Experts on the U.S.-China relationship agreed that a Republican-controlled Congress could make it more difficult for the Biden administration to exercise its approach to China, but they didn’t expect to see policy changes.
The discussion, “Carnegie China Global Dialogue: U.S.-China Relations after the Midterms,” was held Nov. 9, on the morning after the Nov. 8 mid-term election when it was still uncertain if Republicans or Democrats would be in control of the Senate. Paul Haenle of the Carnegie Endowment for International Peace (CEIP) moderated the discussion. CEIP is a think tank that produces analyses focused on geoeconomics, governance, strategy, technology, and international affairs, according to its website.
Haenle holds the Maurice R. Greenberg Director’s Chair at the Carnegie Endowment for International Peace and is a visiting senior research fellow at the East Asian Institute, National University of Singapore. He served as the White House China director on the National Security Council staffs of former presidents George W. Bush and Barack Obama, the CEIP states.
Participants included Yun Sun, senior fellow and co-director of the East Asia Program and director of the China Program at the Stimson Center; Chong Ja Ian, a nonresident scholar at Carnegie China and an associate professor of political science at the National University of Singapore; and Da Wei, director of the Center for International Strategy and Security at Tsinghua University and a professor in the Department of International Relations at Tsinghua University's School of Social Science, according to the CEIP.
Yun Sun said that a bipartisan consensus on China solidified in the past five to six years, so to say Republicans will cause a dramatic change in U.S.-China policy direction is unrealistic.

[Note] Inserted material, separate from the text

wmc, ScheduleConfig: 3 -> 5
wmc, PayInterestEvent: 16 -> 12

“Republicans definitely will leave Biden less room on China," Yun Sun said. "He will have less options."
An expected Republican delegation to Taiwan led by Rep. Kevin McCarthy (R-Calif.), should he become Speaker of the House in January, could create more stress in U.S.-China relations, she said.

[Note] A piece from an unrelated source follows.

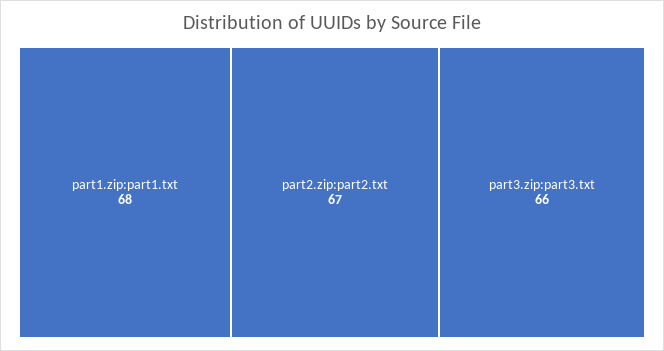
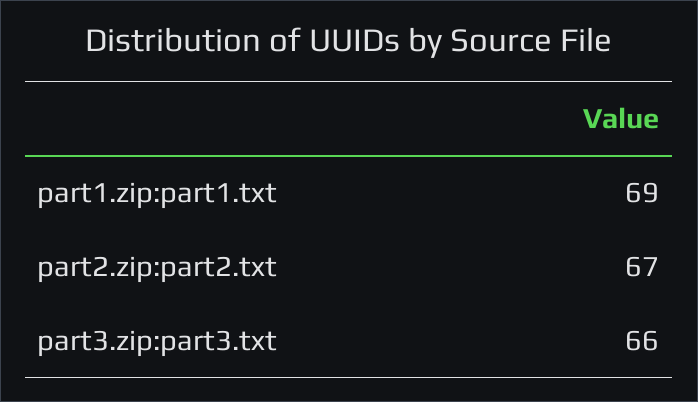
part1.zip:part1.txt: 68 -> 69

Chong Ja Ian said he thought the Chinese government putting pressure on the Biden administration over House Speaker Nancy Pelosi’s (D-Calif.) summer visit to Taiwan showed bluntness that wasn’t best with the delicate situations facing the two countries.

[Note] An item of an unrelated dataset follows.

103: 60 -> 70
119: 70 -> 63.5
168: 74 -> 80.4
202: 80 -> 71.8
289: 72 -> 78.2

Da We said if Republicans control both houses, Biden will be a so-called lame-duck president for the two years left in this term.
“So I think it will be wise to utilize the next two years to try to stabilize the bilateral relations with the United States,” he said.
The differences between the Chinese and U.S. interpretations of what happened at China’s Party Congress this summer are significant, Yun Sun saidand are striking on Hong Kong and the one country-two systems, Taiwan, the external environment that China faces and the disappearance from the Party Congress report of the sections on peace and development, she said.
Chong Ja Ian said reports of the issues are different in D.C. from what’s seen in Beijing.
“The view is that China has been pretty tough over the past five years and increasingly so that trajectory seems likely to continue,” he said.
Da Wei said he was pessimistic about the Taiwan issue. He doesn’t understand why so many of his American colleagues talk about a timetable from Beijing on Taiwan as he’d never heard of one.
Yun Sun said the perception by the United States that a threat of invasion or attack by China on Taiwan is imminent will impact Biden’s policy and will boost U.S.-Taiwan defense ties. Those in turn will be interpreted by Beijing as moves that change the status quo.
But she also believes the war in Ukraine serves as a precedent for China as Russia learned that the results of the war were uncertain and did not end quickly.